§ **QUÉ SE PIDE**:
a: Cambia "mods" por "modernos" y copia, por favor, el pasaje del fragmento sobre los motociclistas que va de "LOS JOVENES SALVAJES" a "por Los Beatles.", ambos inclusive.
b: Indica si cada afirmación coincide con el fragmento sobre los motociclistas y cita las palabras exactas que lo deciden: (i) Omar le dio su apellido a PRIMERA PLANA; (ii) Julio Sleiman es policía; (iii) los motociclistas llegados de San Justo consiguieron alojamiento.

§ **FRAGMENTO DEL DOCUMENTO**:
****************

Revista Primera Plana
enero 1971

 

 

LA NUEVA CABALLERÍA

La Jirafa Roja, sobre la principal y única avenida de Villa Gesell, es un lugar medianamente pacífico. Una cafetería en la que desparraman su ocio jóvenes tostados y propietarias de melenas desteñidas por el sol. Sin embargo, en el anochecer del pasado 8 de febrero, en pleno carnaval, tanta modorra fue sacudida por un ruido infernal. Cuando se disipó la nube de tierra, que el aquelarre parecía usar como tarjeta de presentación, unos quince motociclistas emergieron de la nada; disfrazados, ennegrecidos, jadeantes, en su perfecto rol de jinetes de un Apocalipsis Mecánico. No había dudas, eran miembros de una pandilla, una de las tantas barras de fanáticos de dos ruedas que pululan en Buenos Aires desde hace un decenio -tratando de fabricarse un hálito de misterio-, cuando el furor de la moto pareció cautivarlos para siempre.
Provenían de San Justo, donde los aleccionara su jefe, Omar, 27, un morocho agresivo que negó su apellido a PRIMERA PLANA. Enfundado en una campera de cuero negro, con antiparras y raídos vaqueros se desprendió el casco, como quien se saca cansadamente una corona, mientras vociferaba ordenes: "¡A buscar alojamiento porque si no tendremos que dormir en la playa!" Obviamente, optaron por lo segundo : nadie quiso recibirlos, semejaban un grupo de forajidos.
Con todo, la invasión no pasó a mayores: apenas si se los vio en los tres días siguientes, sus cuerpos al sol en un rincón de la playa o ronroneando con las máquinas por la calle principal. Salvo el ruido, no molestaron a nadie. De igual manera, por regla general, se comportan las demás barras: la de Flores, que comanda Julio Sleiman, 28, un policía que lleva su fanatismo a las consecuencias máximas (tiene la moto de la repartición pintada de lila y con toda clase de chiches). La de Puente 12, en la que enrolan su entusiasmo hombres maduros, la de la heladería Pepino, en Martínez (recluta sus iniciados entre jóvenes de la alta burguesía local), o la del pozo, un páramo cercano a Ezeiza en el que se reúnen varios para coquetear con los sinuosos peligros del moto-cross.
Se limitan, casi siempre, a efectuar pruebas, piruetas, y todo tipo de excentricidades sobre sus dos ruedas. Una manera, significativa o no, de afirmar una riesgosa personalidad en cada viaje, en cada salto. Un constante resucitar venciendo a una muerte que se agazapa en el aire.

LOS JOVENES SALVAJES

Imitan, indudablemente, a los rockers, mitológicos pandilleros norteamericanos que lograron incorporarse al cine a través de su héroe máximo: Steve Me Queen, y consiguieron, gracias a sus vestimentas y a un insólito modus vivendi, convertirse en el arquetipo, en el desiderátum del joven rebelde de hace quince años. Antes que en Londres, en varias refriegas -algunas sangrientas- fueron derrotados por los mods, capitaneados espiritualmente por Los Beatles.

****************

§ **DATOS PROPORCIONADOS**:
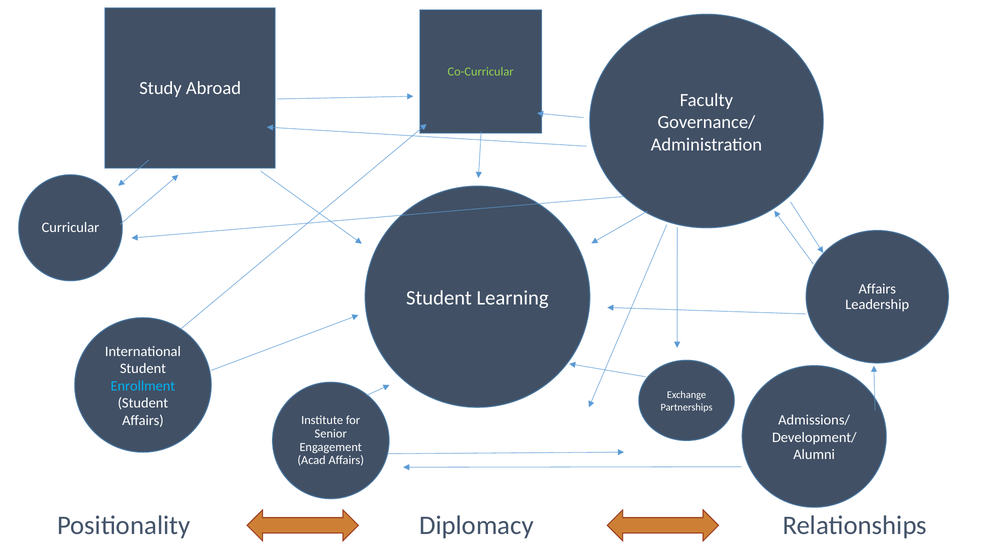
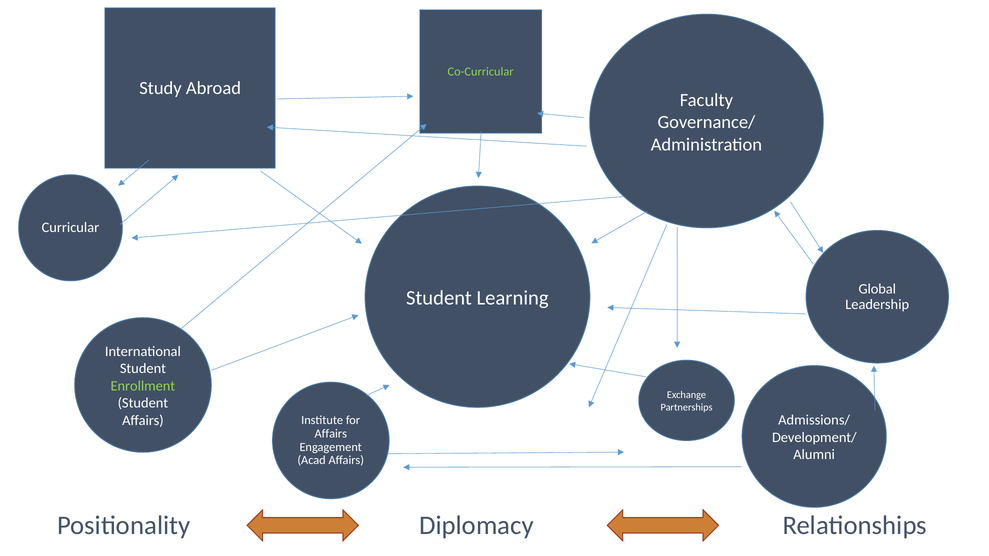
Affairs at (877, 289): Affairs -> Global
Enrollment colour: light blue -> light green
Senior at (331, 434): Senior -> Affairs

****************

§ **SOLUCIONES DEL EJERCICIO**:
a:
LOS JOVENES SALVAJES

Imitan, indudablemente, a los rockers, mitológicos pandilleros norteamericanos que lograron incorporarse al cine a través de su héroe máximo: Steve Me Queen, y consiguieron, gracias a sus vestimentas y a un insólito modus vivendi, convertirse en el arquetipo, en el desiderátum del joven rebelde de hace quince años. Antes que en Londres, en varias refriegas -algunas sangrientas- fueron derrotados por los modernos, capitaneados espiritualmente por Los Beatles.

b:
(i) No: "un morocho agresivo que negó su apellido a PRIMERA PLANA".
(ii) Sí: "un policía que lleva su fanatismo a las consecuencias máximas".
(iii) No: "nadie quiso recibirlos".